=== EXERCISE INSTRUCTIONS ===
A. From the Buffalo Bills roster report, list the players the opening paragraph names as doing extremely well on the health front.
B. Please carry on the Buffalo Bills roster report past its final sentence.

=== DOCUMENT EXTRACT ===

[Begin]

Report Card Grades for Every Positional Unit on Buffalo Bills' Roster
Key players such as Kyle Williams, Fred Jackson, Eric Wood and Steve Johnson are all doing extremely well on the health front, and the roster as a whole is noticeably deeper than it's been a for very long time.
A deeper roster means more competition at each position, and more competition usually leads to better production on the field.
Here's an early look at the report card grades for every positional unit on the roster. Using C as an average grade, it's easy to become optimistic about the 2012 Buffalo Bills.
Analysis: Starter Ryan Fitzpatrick has a big opportunity to shine in 2012. The line is solidifying, he’s gaining weapons and it will be his third year in Chan Gailey’s offensive system. And if that were not enough, new quarterbacks coach David Lee is finally helping Fitz refine some of the mechanical issues that have silently affected his players over the years.
At the start of last season, Fitz showed what kind of numbers he’s capable of producing when he and the offense are clicking. The key to moving forward will be consistency.
Newly acquired Vince Young will most likely win the backup job, and because the Bills love gadget player Brad Smith as a No. 3 quarterback, the writing is probably on the wall for Tyler Thigpen.
Buffalo does not receive a lot of recognition at this position, but with a strong campaign, Fitzpatrick and the Bills could finally prove that there’s no longer a question at quarterback.
Analysis: It would be hard to imagine much debate here. Fred Jackson is a top-10 running back in the league. He was on his way to an MVP-like season the year before suffering a broken bone in his lower right leg in Week 11 that ended his season. Prior to that, he ranked third in the league in rushing and trailed only Chicago's Matt Forte in yards from scrimmage (New York Times).
In Jackson’s absence, C.J. Spiller proved he’s ready to shoulder more of the load, finishing the year with strong numbers and steady production. The young speedster is reportedly looking extremely confident now, and he’s finally getting comfortable with the NFL and his role in the offense.

[End]

=== ENTRIES ===
[Begin]

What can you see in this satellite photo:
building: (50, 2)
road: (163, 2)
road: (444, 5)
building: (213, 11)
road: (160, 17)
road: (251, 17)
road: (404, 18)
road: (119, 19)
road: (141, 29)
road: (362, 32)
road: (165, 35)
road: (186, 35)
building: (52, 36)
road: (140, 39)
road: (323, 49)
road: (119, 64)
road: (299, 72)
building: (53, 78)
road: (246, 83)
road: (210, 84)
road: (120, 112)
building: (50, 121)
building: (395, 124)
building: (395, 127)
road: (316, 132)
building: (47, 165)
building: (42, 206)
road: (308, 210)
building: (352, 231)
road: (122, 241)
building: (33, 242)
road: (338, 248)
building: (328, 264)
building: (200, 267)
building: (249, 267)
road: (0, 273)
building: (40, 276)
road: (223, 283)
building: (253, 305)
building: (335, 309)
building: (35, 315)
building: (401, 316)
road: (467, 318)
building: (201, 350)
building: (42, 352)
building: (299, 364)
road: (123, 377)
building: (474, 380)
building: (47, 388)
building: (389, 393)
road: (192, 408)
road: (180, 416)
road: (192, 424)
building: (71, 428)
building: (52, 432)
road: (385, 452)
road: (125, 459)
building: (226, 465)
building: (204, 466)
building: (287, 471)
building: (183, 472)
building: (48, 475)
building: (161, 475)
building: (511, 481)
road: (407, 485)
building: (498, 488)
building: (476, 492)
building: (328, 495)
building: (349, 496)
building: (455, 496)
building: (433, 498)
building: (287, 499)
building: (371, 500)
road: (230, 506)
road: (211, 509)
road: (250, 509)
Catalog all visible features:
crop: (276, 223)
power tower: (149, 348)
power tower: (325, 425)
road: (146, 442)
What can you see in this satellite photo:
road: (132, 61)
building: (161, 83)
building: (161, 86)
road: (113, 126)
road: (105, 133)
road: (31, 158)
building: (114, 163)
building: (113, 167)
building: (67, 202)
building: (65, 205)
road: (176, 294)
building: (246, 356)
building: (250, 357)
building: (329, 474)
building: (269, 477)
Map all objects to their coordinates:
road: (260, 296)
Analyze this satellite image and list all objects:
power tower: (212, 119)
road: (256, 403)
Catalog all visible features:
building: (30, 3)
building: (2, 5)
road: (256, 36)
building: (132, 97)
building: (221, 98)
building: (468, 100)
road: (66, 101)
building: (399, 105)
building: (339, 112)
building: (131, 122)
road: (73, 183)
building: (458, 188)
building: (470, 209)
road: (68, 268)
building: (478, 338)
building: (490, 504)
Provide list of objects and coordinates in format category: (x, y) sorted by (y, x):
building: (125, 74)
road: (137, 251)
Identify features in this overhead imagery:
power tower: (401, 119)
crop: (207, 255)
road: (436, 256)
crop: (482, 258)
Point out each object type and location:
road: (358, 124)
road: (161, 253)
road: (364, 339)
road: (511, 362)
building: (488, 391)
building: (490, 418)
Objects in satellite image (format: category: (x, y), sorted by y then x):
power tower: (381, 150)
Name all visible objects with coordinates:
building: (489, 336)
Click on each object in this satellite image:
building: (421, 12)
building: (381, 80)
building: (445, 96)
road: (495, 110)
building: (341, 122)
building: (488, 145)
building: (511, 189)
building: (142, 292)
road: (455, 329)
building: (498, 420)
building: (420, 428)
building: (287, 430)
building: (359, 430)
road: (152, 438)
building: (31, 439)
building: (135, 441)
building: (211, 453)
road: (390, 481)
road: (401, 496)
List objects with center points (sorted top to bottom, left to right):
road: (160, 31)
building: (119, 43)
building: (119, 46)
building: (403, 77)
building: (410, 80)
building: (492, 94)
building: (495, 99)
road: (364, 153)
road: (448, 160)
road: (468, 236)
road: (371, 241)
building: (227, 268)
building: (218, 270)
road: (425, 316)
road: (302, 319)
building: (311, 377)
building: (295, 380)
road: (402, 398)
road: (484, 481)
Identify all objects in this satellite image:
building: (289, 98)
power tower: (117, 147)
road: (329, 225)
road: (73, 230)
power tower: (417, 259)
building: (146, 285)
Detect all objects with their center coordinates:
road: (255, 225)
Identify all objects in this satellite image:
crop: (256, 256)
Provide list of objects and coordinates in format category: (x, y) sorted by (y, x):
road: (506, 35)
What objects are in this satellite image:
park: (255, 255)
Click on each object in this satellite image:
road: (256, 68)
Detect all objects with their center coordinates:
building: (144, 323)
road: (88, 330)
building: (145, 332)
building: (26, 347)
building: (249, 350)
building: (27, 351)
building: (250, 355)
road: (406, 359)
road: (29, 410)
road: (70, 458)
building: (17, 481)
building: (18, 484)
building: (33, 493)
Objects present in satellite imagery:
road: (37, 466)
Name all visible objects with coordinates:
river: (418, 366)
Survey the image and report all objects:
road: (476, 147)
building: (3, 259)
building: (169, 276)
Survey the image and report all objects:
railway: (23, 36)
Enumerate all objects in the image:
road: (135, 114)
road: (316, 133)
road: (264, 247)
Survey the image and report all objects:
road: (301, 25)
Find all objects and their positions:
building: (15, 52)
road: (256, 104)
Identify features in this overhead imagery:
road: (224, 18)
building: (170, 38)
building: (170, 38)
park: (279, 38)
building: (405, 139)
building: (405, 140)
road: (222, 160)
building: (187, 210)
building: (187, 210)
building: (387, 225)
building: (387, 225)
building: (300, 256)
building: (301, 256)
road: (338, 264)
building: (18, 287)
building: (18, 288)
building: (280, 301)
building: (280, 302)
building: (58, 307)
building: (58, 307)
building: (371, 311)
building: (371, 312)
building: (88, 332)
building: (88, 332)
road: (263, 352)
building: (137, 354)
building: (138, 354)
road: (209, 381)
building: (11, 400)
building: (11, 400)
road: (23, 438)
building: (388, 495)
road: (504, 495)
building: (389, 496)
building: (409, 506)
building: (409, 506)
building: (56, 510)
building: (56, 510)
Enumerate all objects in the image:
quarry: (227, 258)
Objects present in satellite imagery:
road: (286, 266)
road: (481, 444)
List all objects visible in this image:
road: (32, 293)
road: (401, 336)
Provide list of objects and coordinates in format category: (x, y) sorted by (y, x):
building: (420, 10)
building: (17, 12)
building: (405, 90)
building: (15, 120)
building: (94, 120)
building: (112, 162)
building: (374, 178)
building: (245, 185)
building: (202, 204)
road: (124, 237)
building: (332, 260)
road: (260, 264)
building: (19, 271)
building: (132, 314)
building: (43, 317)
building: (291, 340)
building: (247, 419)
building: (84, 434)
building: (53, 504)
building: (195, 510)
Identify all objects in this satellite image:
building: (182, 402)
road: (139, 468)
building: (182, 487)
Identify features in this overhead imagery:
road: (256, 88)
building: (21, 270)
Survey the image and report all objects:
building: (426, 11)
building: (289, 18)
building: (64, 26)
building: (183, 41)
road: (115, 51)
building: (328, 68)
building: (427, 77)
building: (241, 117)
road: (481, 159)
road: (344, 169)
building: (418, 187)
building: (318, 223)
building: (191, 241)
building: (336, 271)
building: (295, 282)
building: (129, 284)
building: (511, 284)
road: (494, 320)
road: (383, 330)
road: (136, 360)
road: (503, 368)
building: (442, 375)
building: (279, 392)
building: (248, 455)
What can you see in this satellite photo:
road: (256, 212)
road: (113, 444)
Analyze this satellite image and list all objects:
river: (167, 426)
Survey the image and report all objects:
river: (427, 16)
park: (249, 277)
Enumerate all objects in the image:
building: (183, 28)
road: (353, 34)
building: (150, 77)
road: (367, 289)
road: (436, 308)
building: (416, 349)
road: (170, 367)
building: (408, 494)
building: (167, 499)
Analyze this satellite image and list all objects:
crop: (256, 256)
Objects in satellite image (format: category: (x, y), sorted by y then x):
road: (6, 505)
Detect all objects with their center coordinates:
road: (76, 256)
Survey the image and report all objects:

[End]

=== THE RESPONSES ===
A. Kyle Williams, Fred Jackson, Eric Wood, Steve Johnson

B.
“FredEx” is healthy and has been practicing without limitations so far in OTAs and minicamp, and Spiller is only getting better. As a result, the running back position is one of the strongest positional units on the team.
Analysis: A big bruiser who will open up lanes, Corey McIntyre is an old-school fullback. However, he lacks advantageous speed and isn’t the best pass-catcher or ball-carrier out of the backfield. Buffalo won’t rely on him to do these things most of the time, however, which makes those shortcomings less significant.
Meanwhile, Dorin Dickerson may see some time as an H-back. He has unique size and speed that Gailey would love to use at the position, as his skill set would open up even more possibilities for the creative play-caller. On the other hand, he’s certainly not the blocker McIntyre is.
Big Mac is the starter, and Dickerson, though not a lock to crack the 53-man roster, looks like he’ll have a chance to stick on as a reserve with situational weaponry.
Analysis: Scott Chandler impressed in 2011 and it would be no surprise at all to see him improve on those strong numbers. In fact, Chris Brown of BuffaloBills.com identified him as the biggest playmaker in OTAs and minicamp so far.
At 6’7” and 260 pounds, Chandler is an above average blocker with reliable hands. He’s not exceptionally fast, but he’s surprisingly fluid for a big tight end, and he specializes in finding the soft spots in the defense.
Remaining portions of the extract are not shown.